John Foster, 60, a retired marketing consultant from Oxford, had prostate surgery
About four years ago, I began waking in the night needing the loo but often struggled to urinate.
I looked up my symptoms and read that urine flow can be affected by an enlarged prostate.
I went to see my GP, who examined me and confirmed that this was, in fact, the case. I also had a blood test to check my PSA (a protein made in the prostate gland) level, to see if I might have prostate cancer, and this came back as 12.4 — a very high score.
I was referred to a urologist and he diagnosed prostatitis, which is inflammation of the prostate gland. The prostate sits around the urethra, which removes urine from the body, and that is why my urine flow had been affected.

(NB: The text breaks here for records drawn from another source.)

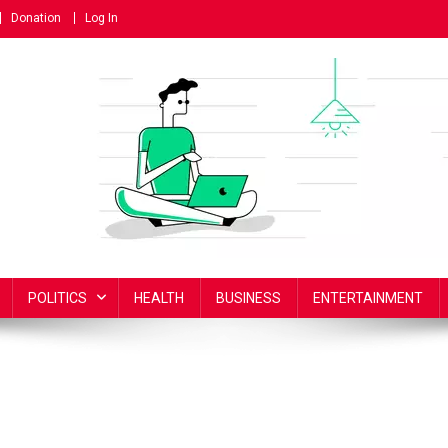
Donation
Log In
POLITICS
HEALTH
BUSINESS
ENTERTAINMENT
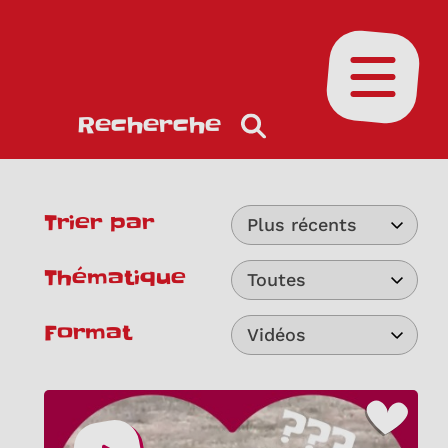
Ouvrir le
Recherche
Trier par
Plus récents
Thématique
Toutes
Format
Vidéos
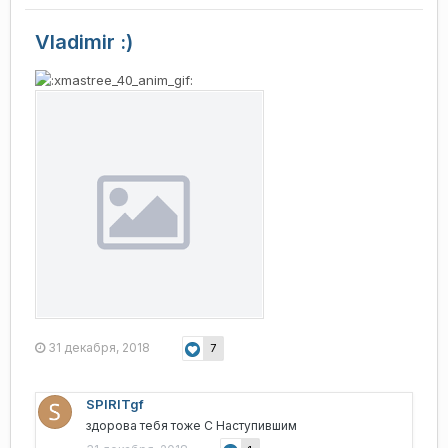
Vladimir :)
31 декабря, 2018
7
SPIRITgf
здорова тебя тоже С Наступившим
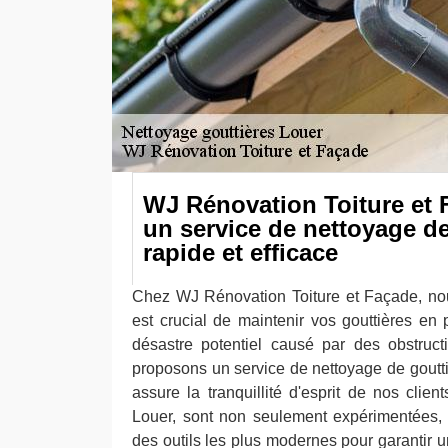
WJ Rénovation Toiture et
un service de nettoyage de
rapide et efficace
Chez WJ Rénovation Toiture et Façade, no
est crucial de maintenir vos gouttières en pa
désastre potentiel causé par des obstruct
proposons un service de nettoyage de gouttiè
assure la tranquillité d'esprit de nos clie
Louer, sont non seulement expérimentées,
des outils les plus modernes pour garantir 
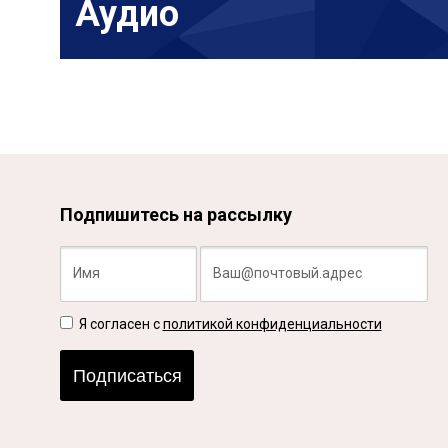
Аудио
Подпишитесь на рассылку
Я согласен с
политикой конфиденциальности
Подписаться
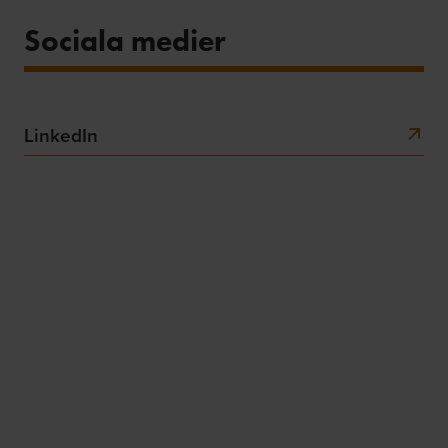
Sociala medier
LinkedIn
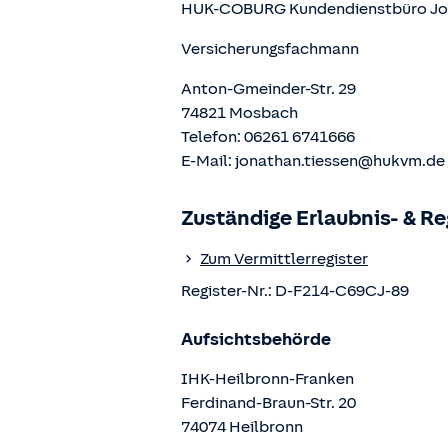
HUK-COBURG Kundendienstbüro
Jo
Versicherungsfachmann
Anton-Gmeinder-Str. 29
74821
Mosbach
Telefon:
06261 6741666
E-Mail:
jonathan.tiessen@hukvm.de
Zuständige Erlaubnis- & R
Zum Vermittlerregister
Register-Nr.:
D-F214-C69CJ-89
Aufsichtsbehörde
IHK-Heilbronn-Franken
Ferdinand-Braun-Str.
20
74074
Heilbronn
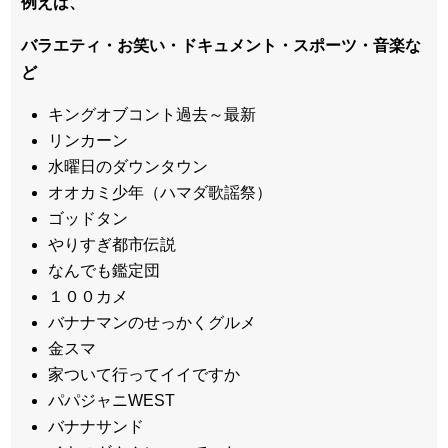
例えば、
バラエティ・お笑い・ドキュメント・スポーツ・音楽な
ど
キングオブコント過去～最新
リンカーン
水曜日のダウンタウン
オオカミ少年（ハマダ歌謡祭）
ゴッドタン
やりすぎ都市伝説
なんでも鑑定団
１００カメ
バナナマンのせっかくグルメ
金スマ
家ついて行ってイイですか
パパジャニWEST
バナナサンド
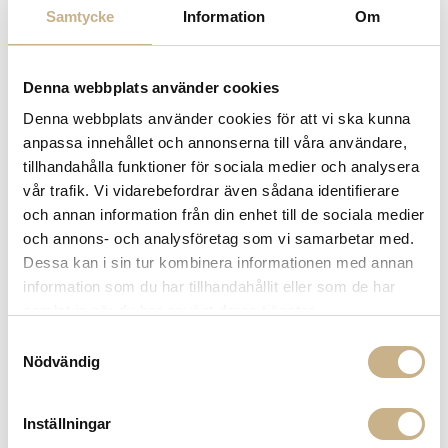
Samtycke
Information
Om
Leverans inom 3-5 arbetsdagar på lagervaror
Få
10% välkomstrabatt
när du registrerar dig för vårt
nyhetsbrev
Denna webbplats använder cookies
Fri frakt på mindra varor vid köp över 1000:-
900:- i frakt vid köp av större möbler
Denna webbplats använder cookies för att vi ska kunna
Hämta i butik
anpassa innehållet och annonserna till våra användare,
tillhandahålla funktioner för sociala medier och analysera
FRÅGA OSS OM PRODUKTEN
vår trafik. Vi vidarebefordrar även sådana identifierare
och annan information från din enhet till de sociala medier
och annons- och analysföretag som vi samarbetar med.
BESKRIVNING
Dessa kan i sin tur kombinera informationen med annan
information som du har tillhandahållit eller som de har
samlat in när du har använt deras tjänster.
Samtyckesval
PRODUKTVARIANTER
Nödvändig
Inställningar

I was told I didn’t need treatment and was relieved it wasn’t cancer. I was still getting up in the night now and then, but I could live with it.
Then, one morning in March last year, I felt the urge to go to the loo, but couldn’t. I kept trying, but nothing. So I panicked. I called my GP, who told me to come in.
The GP inserted a catheter as a temporary fix — which emptied into a bag strapped to my leg. She also referred me back to hospital.
Wearing the catheter was painful and I was constantly conscious of how I moved, worrying about leaks. I avoided socialising and needed time off work.
At my urology appointment a few weeks later, it was confirmed I had benign prostatic hyperplasia (BPH) — where the prostate enlarges. I was advised I might need surgery, but there was a year-long wait.
Researching my options, I came across prostate artery embolisation (PAE), a less invasive technique, where tiny beads are used to block the blood supply to the prostate, shrinking it.
I had read of men left incontinent or impotent after traditional surgery, and PAE appeared to have fewer side-effects. I asked my specialist and he said he could fit me in for PAE within three weeks.
Did you know? The prostate is a walnut-sized gland that lies under the bladder and surrounds the urethra, the tube that passes urine
During the procedure, at the Churchill Hospital in Oxford, gel beads were inserted into the arteries that supply the prostate through a wire in my right groin. It is usually done under local anaesthetic, but I didn’t want to be awake for it, so I asked for a general anaesthetic.
I left the hospital a couple of hours later with a catheter fitted.
I felt some discomfort on the first night, so I took painkillers, but a day later I didn’t need to take any more drugs. After two weeks, the catheter was removed and I could urinate normally as the inflammation had reduced so much.
I am delighted with the results — I can live a normal life again.
Dr Charles Tapping is a consultant interventional radiologist at Oxford University Hospitals Foundation Trust.
Benign prostatic hyperplasia affects around 40 per cent of men over 50; and 80 per cent of those aged 80 or over. The prostate is a walnut-sized gland that lies under the bladder and surrounds the urethra, the tube that passes urine. If the prostate grows, it can put pressure on the bladder and urethra, inducing a constant urge to pass water.
BPH can be down to a family history or hormonal imbalance. Risk factors include obesity, heart disease and diabetes.
Like many men I see, John had done a lot of research, and had discovered prostate artery embolisation. This is a non-surgical way of blocking the arteries supplying blood to the prostate, which carries the hormones which encourage the excess growth.
From 2014, I have been involved in trials of the procedure, with great success. Approximately 80 per cent of patients found relief, with minimal side-effects.
WHAT ARE THE RISKS?
SOME men experience post-embolisation syndrome after surgery, which leaves them feeling lethargic for a few days. It does pass on its own.
THE beads, or particles, may end up in the wrong blood vessels, but this is very rare.
‘PROSTATE artery embolisation treats the underlying cause of benign prostatic hyperplasia,’ says Dr Nigel Hacking, a consultant in interventional radiology at University Hospital Southampton NHS Foundation Trust. PAE is very safe. Only a few cases of the beads going to the wrong place have been reported, and none led to serious consequences.’
In April last year, NICE advised that PAE is safe and effective.
An operation called transurethral resection of the prostate (TURP) is the standard treatment for BPH. This involves cutting away part of the prostate. But it carries a risk of damage to the muscles or nerves surrounding the bladder, leading to incontinence or impotence.
PAE is usually done under local anaesthetic. We inject dye to see the arteries supplying the prostate with an X-ray camera.
The hundreds of microscopic gel beads we use come mixed in 12ml of fluid in a syringe. We feed in a catheter (a long, thin tube) via an artery at the top of the right leg, all the way to the prostate arteries, then inject the beads through the catheter to block the arteries.
A CT scanner hooked to a screen helps us see the beads have gone to the right place. The procedure takes an hour to an hour-and-a-half, and men can go home the same day. In the following weeks, the prostate shrinks back to a normal size. The beads remain there for life.
Almost five years of evidence points towards this being the safest way to shrink enlarged prostates, and I believe the long-term results will be good.
The procedure costs £3,200 to the NHS, and £5,000 privately.